I'm not sure what Reza Aslan would argue for religious texts; and I don't even think that's his main concern, since his conversation seems to be directed at people like 'new atheists" such as Bill Maher and Sam Harris ( 9/11 liberals who rant against Islam pretty frequently), or the other side of the political spectrum: Sean Hannity / Fox News types who foam at the mouth about Islam.
I think the principle fallacy of not just to the so-called New Atheists*, but I think of a lot of critics of religion, is that they believe that people derive their values, their morals, from their religion. That, as every scholar of religion in the world will tell you, is false.
People don’t derive their values from their religion — they bring their values to their religion. Which is why religions like Judaism, Hinduism, Christianity, [and] Islam, are experienced in such profound, wide diversity.
So it sounds like you’re saying that someone like Bill Maher is taking what is sort of a Rorschach test and treating it like a how-to guide or an instruction set, when that’s not really what it is.
That’s a very nice way of putting it, yeah. I mean, it’s an understandable but almost comically simplistic view of religion, which is, I think, just to get off-topic for a moment, the entire problem with the so-called New Atheist movement is that it gives atheism a bad name. This is not the philosophical atheism of Schopenhauer or Marx or Freud or Feuerbach. This is a sort of unthinking, simplistic religious criticism. It is primarily being fostered by individuals — like Sam Harris, Richard Dawkins — who have absolutely no background in the study of religion at all.
Most of my intellectual heroes are atheists, but they were experts in religion, and so they were able to offer critiques of it that came from a place of knowledge, from a sophistication of education, of research. What we’re seeing now instead is a sort of armchair atheism — people who are inundated by what they see on the news or in media, and who then draw these incredibly simplistic generalizations about religion in general based on these examples that they see.
This is the thing — it’s not that you can interpret away problematic parts of a scripture. It’s that the scriptures are inundated with conflicting sentiments about almost every subject. In other words, the same Torah that tells Jews to love their neighbor also tells them to kill every single man, woman, and child who doesn’t worship Yahweh. The same Jesus who told his disciples to give away their cloaks to the needy also told them to sell their cloaks and buy swords. The same Quran that tells believers if you kill a single individual, it’s as though you’ve killed all of humanity, also tells them to slay every idolater wherever you find them.
So, how do you, as an individual, confront that text? It’s so basic, a child can understand: The way that you would give credence or emphasis to one verse as opposed to the other has everything to do with who you are.
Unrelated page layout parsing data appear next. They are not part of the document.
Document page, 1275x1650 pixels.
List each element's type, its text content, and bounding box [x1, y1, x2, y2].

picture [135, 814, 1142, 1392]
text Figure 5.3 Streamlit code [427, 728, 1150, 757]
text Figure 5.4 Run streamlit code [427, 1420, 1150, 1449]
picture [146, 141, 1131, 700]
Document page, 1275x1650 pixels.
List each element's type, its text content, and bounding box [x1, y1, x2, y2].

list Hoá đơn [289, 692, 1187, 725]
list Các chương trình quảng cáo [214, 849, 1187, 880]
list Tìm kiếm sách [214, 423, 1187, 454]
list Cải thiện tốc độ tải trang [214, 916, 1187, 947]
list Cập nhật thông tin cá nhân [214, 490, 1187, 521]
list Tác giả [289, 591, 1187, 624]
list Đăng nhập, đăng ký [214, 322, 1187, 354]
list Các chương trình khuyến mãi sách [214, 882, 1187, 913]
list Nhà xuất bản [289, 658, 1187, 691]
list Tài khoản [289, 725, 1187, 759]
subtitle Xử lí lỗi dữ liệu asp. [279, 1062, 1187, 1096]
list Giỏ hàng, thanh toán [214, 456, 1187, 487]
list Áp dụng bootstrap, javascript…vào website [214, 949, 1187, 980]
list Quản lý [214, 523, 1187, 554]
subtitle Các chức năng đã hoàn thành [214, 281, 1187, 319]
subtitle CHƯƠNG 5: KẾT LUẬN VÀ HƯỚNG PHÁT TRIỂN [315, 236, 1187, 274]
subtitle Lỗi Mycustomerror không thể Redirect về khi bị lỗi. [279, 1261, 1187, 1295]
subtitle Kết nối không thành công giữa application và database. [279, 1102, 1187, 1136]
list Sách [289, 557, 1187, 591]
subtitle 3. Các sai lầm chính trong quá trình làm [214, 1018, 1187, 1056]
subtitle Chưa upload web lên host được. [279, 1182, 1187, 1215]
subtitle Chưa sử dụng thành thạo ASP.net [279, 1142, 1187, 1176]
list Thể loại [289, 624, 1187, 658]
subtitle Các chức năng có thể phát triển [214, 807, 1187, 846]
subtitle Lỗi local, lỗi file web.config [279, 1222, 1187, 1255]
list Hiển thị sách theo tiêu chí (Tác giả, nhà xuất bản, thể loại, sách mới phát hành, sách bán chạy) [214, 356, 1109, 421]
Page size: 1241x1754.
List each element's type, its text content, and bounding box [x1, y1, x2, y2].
That’s why they have to sort of constantly go back to this notion of an almost comical lack of sophistication in the conversations that we are having about religion. And to me, there’s a shocking inability to understand what, as I say, a child would understand, which is that religions are neither peaceful nor violent, neither pluralistic nor misogynistic — people are peaceful, violent, pluralistic, or misogynistic, and you bring to your religion what you yourself already believe.
Source: Reza Aslan on What the New Atheists Get Wrong About Islam (http://nymag.com/scienceofus/2014/10/reza-aslan-on-what-the-new-atheists-get-wrong.html) ------------------- * new atheists : The New Atheists are authors of early twenty-first century books promoting atheism. These authors include Sam Harris (The End of Faith: Religion, Terror, and the Future of Reason), Richard Dawkins (The God Delusion), Daniel Dennett (Breaking the Spell: Religion as a Natural Phenomenon), and Christopher Hitchens (God Is Not Great: How Religion Poisons Everything).